* _TASK TO COMPLETE_:
For this exercise, output the entries below exactly from the line that holds "iSpot Data Connect" to the line that holds "singer's health-first approach.", both ends included. No pictures belong in the copy.

******

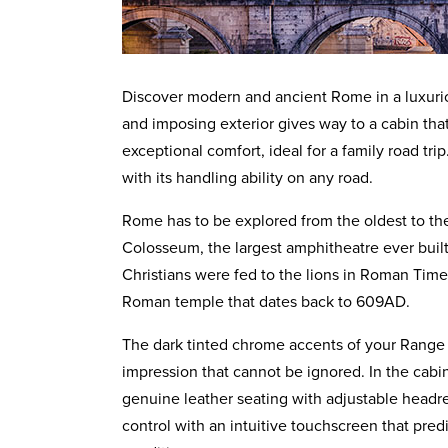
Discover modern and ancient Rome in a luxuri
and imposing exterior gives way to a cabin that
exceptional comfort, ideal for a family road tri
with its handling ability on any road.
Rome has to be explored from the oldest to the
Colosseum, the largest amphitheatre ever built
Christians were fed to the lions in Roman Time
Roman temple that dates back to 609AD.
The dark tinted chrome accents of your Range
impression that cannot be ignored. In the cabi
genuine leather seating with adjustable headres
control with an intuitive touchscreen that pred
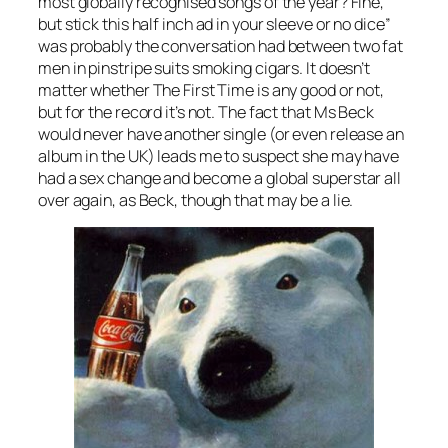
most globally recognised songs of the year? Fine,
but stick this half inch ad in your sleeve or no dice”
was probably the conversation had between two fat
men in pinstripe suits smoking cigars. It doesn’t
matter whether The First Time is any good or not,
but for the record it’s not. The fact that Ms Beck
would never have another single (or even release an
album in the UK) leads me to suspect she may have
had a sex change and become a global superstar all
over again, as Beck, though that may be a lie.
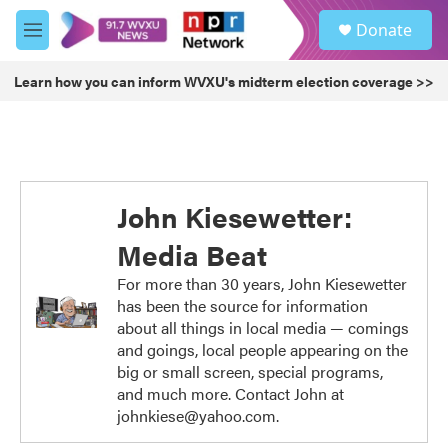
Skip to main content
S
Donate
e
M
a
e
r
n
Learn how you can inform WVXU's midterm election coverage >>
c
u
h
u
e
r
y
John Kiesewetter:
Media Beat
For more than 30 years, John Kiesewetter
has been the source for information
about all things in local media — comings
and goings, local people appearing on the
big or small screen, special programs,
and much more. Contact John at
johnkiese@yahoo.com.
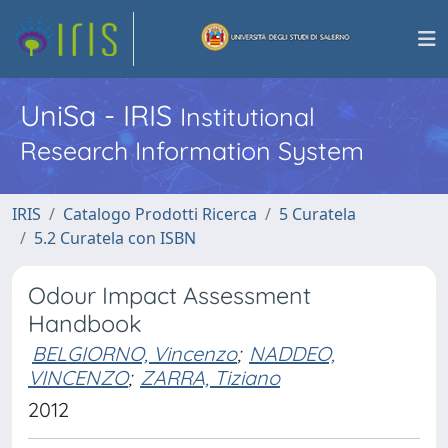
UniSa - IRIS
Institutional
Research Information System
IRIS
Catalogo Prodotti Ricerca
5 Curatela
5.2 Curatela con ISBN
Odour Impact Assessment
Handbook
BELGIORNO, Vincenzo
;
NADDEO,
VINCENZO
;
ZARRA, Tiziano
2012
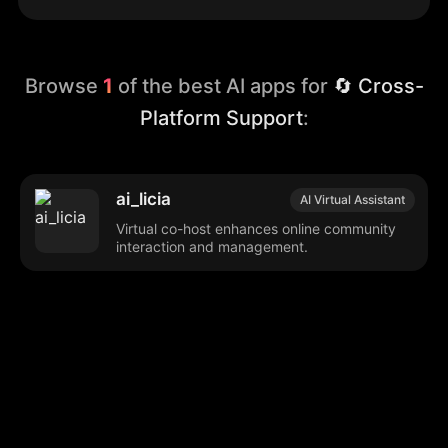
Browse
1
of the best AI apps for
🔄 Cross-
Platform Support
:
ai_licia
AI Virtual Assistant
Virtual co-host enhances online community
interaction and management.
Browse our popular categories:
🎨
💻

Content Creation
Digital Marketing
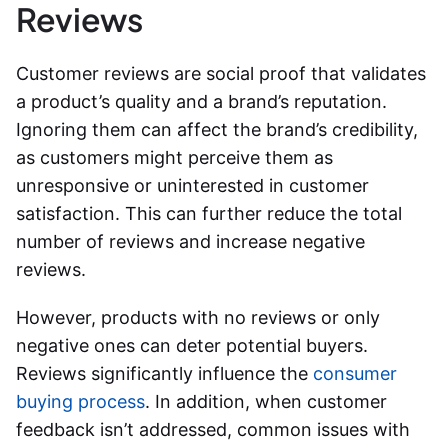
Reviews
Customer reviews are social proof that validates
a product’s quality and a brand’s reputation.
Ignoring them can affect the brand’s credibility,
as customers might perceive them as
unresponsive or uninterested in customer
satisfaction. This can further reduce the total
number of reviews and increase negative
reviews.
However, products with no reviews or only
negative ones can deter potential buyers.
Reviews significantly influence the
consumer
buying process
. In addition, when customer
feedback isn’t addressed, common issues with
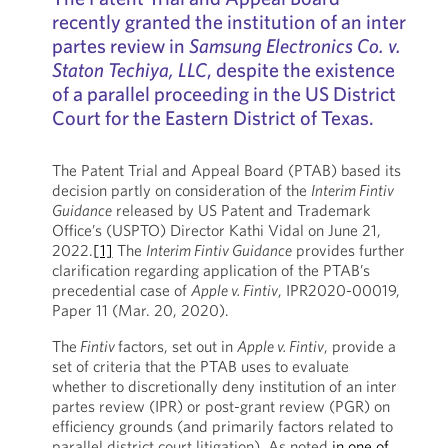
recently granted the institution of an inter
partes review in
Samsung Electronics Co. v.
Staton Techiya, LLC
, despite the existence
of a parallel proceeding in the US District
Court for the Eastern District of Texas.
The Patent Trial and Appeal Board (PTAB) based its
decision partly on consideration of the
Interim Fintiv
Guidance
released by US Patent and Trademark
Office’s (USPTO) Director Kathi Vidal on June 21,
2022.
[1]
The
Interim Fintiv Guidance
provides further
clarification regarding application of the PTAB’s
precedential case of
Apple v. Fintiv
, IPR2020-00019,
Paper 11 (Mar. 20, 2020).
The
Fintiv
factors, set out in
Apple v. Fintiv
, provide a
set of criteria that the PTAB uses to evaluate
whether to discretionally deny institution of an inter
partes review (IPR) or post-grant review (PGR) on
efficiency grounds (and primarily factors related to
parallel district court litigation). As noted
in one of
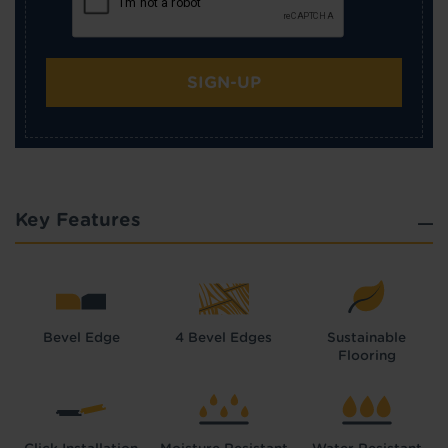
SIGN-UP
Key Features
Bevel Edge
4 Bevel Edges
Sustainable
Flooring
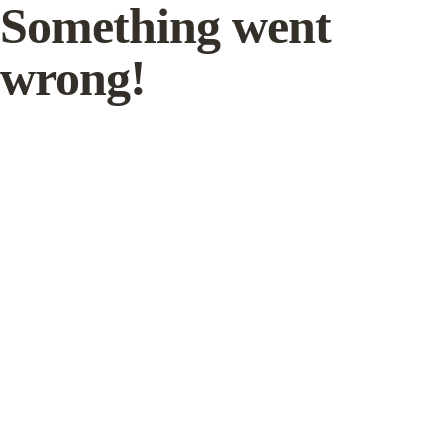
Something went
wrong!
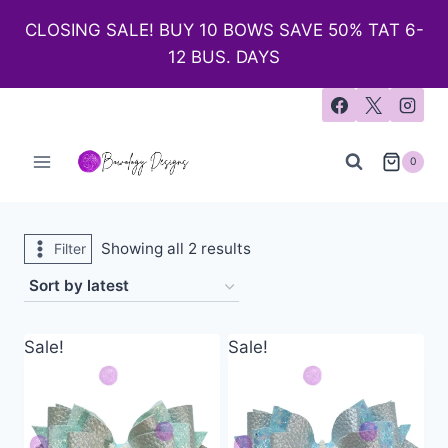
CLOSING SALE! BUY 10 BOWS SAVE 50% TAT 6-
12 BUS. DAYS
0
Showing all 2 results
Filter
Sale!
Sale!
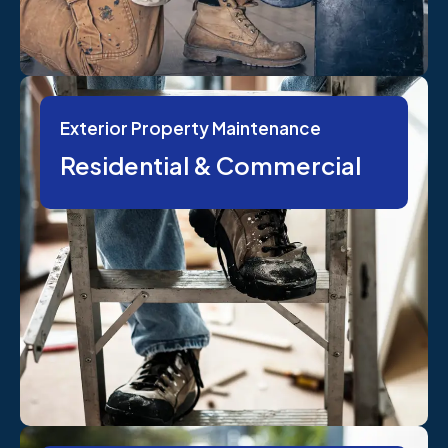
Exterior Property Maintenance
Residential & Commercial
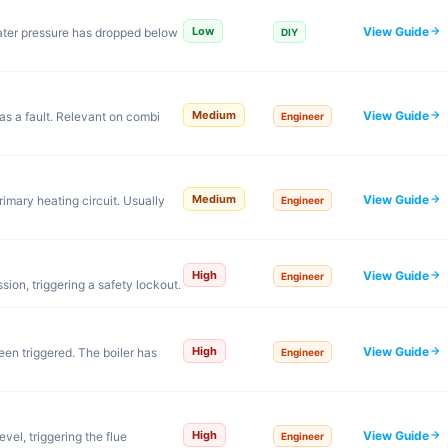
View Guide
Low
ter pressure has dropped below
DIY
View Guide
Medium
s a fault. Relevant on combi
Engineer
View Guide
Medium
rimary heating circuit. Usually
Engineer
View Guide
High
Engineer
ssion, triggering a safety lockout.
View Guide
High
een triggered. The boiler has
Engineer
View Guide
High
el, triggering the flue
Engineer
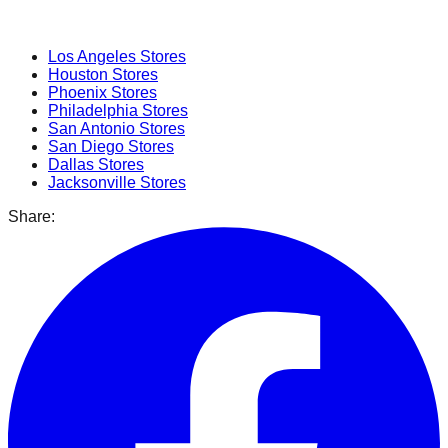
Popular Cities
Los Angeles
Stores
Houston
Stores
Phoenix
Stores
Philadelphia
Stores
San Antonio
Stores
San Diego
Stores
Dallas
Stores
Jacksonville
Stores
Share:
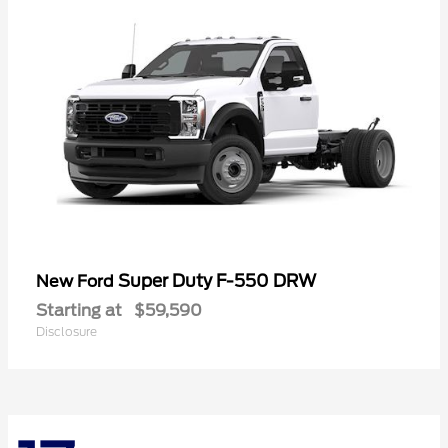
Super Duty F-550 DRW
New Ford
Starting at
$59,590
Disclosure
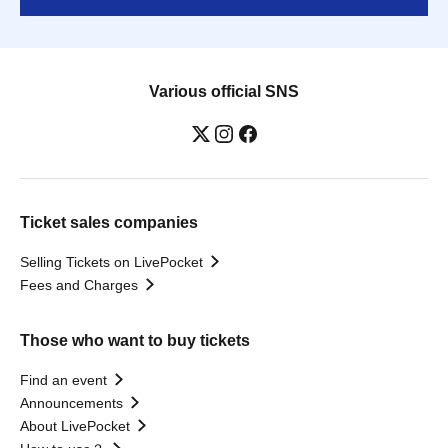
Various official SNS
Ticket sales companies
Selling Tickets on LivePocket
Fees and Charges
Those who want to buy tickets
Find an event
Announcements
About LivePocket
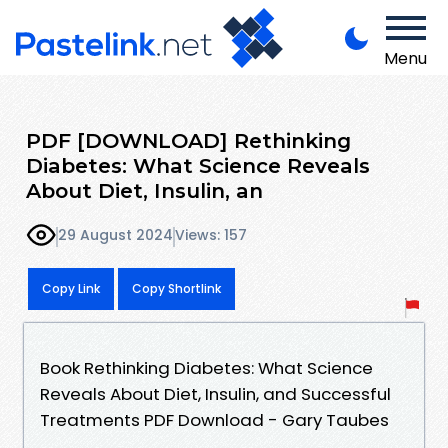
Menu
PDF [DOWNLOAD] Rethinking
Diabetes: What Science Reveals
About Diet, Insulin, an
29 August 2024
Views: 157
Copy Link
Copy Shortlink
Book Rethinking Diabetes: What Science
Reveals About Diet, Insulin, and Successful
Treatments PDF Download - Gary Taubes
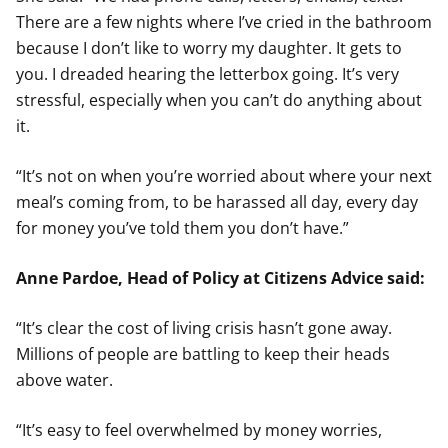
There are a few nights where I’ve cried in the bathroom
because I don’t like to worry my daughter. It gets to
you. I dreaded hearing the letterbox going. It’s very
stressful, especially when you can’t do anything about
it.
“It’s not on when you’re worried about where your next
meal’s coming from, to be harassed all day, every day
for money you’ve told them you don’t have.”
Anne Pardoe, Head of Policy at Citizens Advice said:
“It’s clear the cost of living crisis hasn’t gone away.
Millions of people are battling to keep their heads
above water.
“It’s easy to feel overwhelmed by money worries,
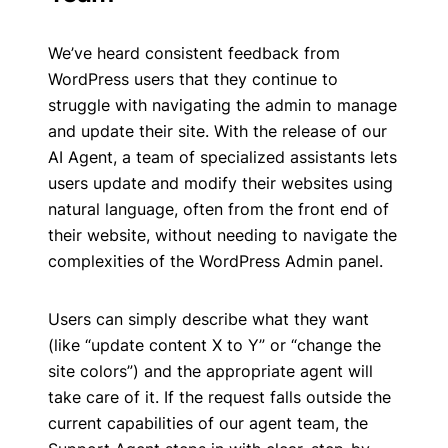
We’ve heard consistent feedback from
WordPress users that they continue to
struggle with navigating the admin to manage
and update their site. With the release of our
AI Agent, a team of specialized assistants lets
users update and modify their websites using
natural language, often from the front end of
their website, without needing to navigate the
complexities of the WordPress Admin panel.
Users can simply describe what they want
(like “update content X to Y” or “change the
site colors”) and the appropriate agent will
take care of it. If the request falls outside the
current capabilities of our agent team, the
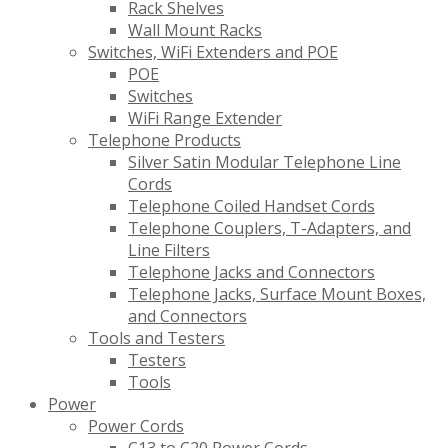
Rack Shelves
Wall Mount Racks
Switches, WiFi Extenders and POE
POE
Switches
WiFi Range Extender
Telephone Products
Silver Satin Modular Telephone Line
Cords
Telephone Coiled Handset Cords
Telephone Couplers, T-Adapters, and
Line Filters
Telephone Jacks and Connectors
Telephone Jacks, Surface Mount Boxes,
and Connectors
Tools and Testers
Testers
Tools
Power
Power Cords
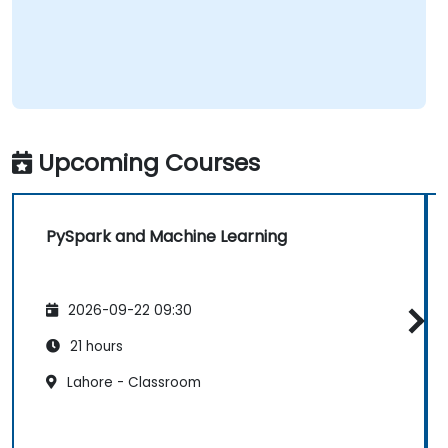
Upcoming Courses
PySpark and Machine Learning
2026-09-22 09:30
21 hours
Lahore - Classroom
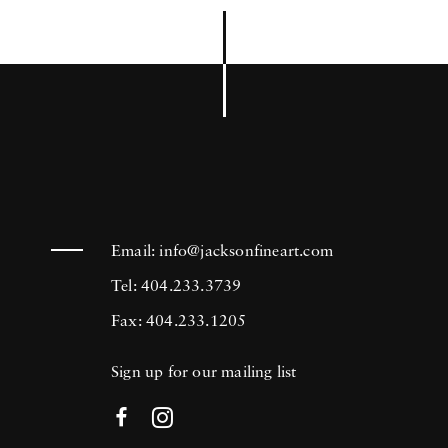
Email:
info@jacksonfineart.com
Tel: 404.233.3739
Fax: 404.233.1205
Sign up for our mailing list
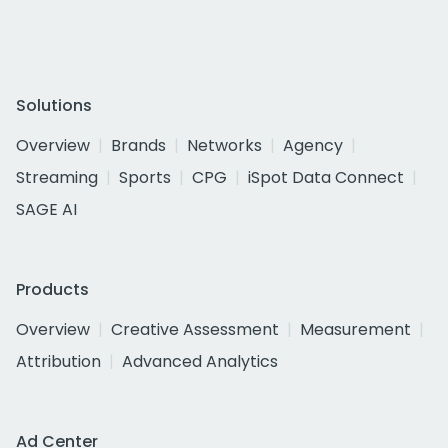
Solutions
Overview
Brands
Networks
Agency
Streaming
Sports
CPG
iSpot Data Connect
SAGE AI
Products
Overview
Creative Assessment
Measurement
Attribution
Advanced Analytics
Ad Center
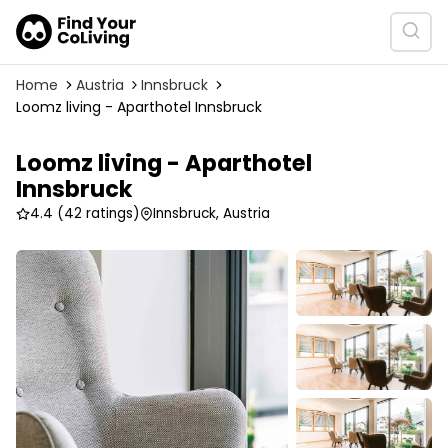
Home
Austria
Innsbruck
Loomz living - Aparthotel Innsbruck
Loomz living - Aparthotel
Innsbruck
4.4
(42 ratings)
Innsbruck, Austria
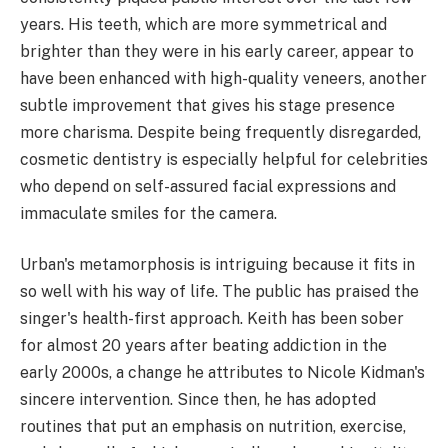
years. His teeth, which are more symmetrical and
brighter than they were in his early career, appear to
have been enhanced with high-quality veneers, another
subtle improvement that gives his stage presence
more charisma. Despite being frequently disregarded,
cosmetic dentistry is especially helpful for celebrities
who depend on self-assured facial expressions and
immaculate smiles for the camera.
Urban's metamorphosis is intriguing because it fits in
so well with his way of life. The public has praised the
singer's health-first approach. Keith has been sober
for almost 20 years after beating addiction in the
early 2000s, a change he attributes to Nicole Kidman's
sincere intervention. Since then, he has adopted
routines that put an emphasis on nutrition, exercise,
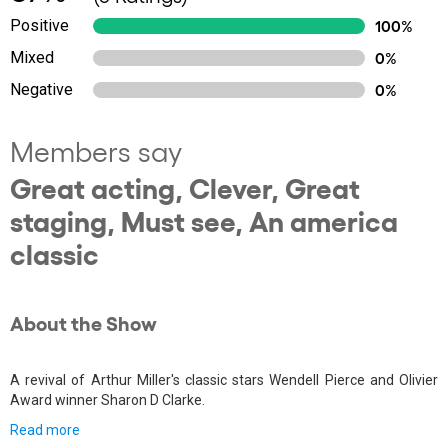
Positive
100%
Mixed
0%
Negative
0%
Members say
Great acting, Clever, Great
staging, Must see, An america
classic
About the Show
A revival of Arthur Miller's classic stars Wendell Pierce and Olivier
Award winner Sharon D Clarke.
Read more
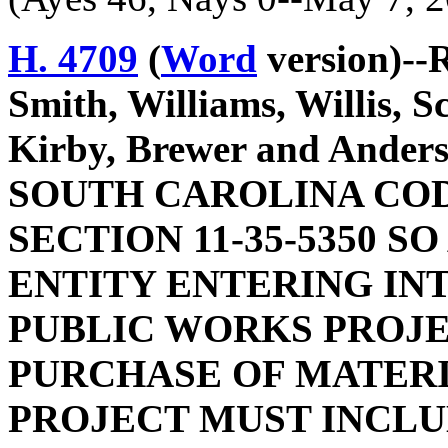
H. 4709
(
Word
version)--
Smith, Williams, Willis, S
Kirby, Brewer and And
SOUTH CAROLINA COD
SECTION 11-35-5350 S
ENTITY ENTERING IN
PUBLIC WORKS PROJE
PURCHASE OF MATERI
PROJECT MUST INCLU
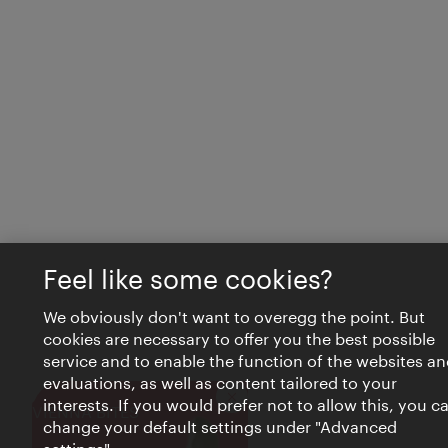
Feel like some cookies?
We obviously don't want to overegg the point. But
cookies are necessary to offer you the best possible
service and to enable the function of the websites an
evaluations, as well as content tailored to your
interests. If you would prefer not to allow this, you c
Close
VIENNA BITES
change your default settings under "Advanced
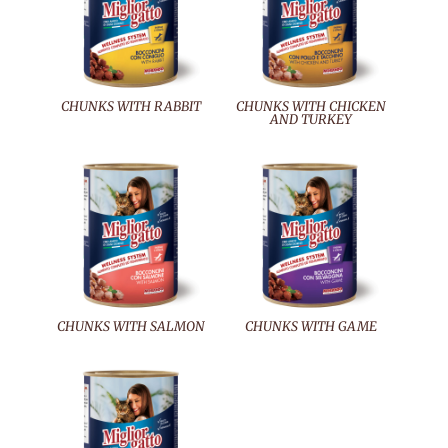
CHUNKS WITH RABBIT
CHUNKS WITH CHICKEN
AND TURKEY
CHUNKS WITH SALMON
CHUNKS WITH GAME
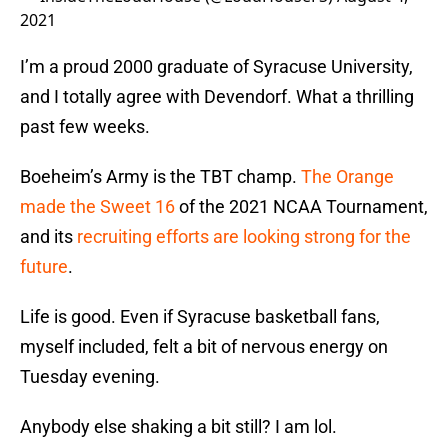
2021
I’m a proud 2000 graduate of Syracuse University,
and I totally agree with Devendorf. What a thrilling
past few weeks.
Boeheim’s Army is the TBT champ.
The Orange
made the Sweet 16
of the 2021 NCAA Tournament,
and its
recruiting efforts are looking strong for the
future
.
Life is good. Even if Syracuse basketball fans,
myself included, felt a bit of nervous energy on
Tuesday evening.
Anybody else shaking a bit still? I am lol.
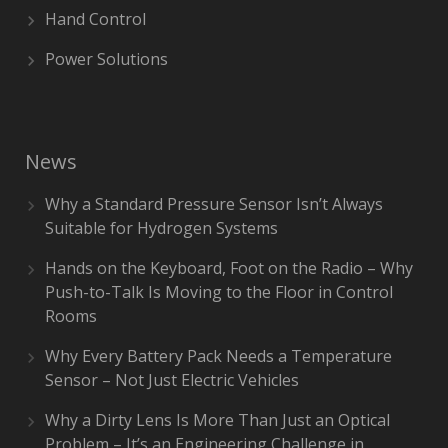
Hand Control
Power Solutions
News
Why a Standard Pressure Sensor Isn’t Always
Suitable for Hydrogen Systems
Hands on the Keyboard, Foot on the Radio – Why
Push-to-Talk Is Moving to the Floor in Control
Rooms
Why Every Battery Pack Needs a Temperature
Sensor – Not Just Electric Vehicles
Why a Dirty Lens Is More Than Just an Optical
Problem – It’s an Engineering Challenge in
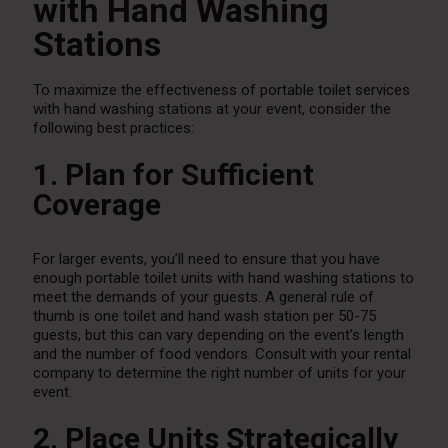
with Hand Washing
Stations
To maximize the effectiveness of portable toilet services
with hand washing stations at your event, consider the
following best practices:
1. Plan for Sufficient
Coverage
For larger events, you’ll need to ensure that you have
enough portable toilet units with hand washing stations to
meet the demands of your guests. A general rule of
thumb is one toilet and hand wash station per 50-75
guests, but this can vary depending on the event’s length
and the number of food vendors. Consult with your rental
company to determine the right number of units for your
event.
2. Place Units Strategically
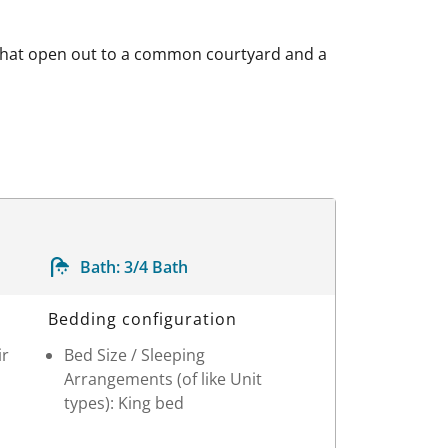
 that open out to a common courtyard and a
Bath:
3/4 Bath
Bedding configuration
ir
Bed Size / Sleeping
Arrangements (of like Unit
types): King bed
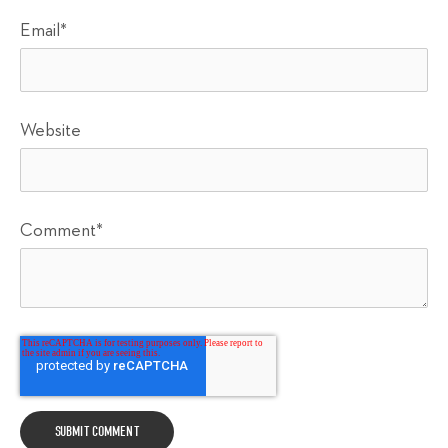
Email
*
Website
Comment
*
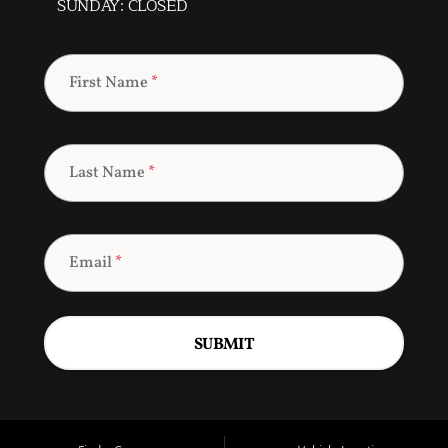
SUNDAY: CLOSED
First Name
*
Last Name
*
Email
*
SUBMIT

******

* _WRITTEN SOLUTION_:
iSpot Data Connect
SAGE AI
Products
Overview
Creative Assessment
Measurement
Attribution
Advanced Analytics
Ad Center
Home
Austria
Innsbruck
Loomz living - Aparthotel Innsbruck
Loomz living - Aparthotel
Innsbruck
4.4
(42 ratings)
Innsbruck, Austria
years. His teeth, which are more symmetrical and
brighter than they were in his early career, appear to
have been enhanced with high-quality veneers, another
subtle improvement that gives his stage presence
more charisma. Despite being frequently disregarded,
cosmetic dentistry is especially helpful for celebrities
who depend on self-assured facial expressions and
immaculate smiles for the camera.
Urban's metamorphosis is intriguing because it fits in
so well with his way of life. The public has praised the
singer's health-first approach. Keith has been sober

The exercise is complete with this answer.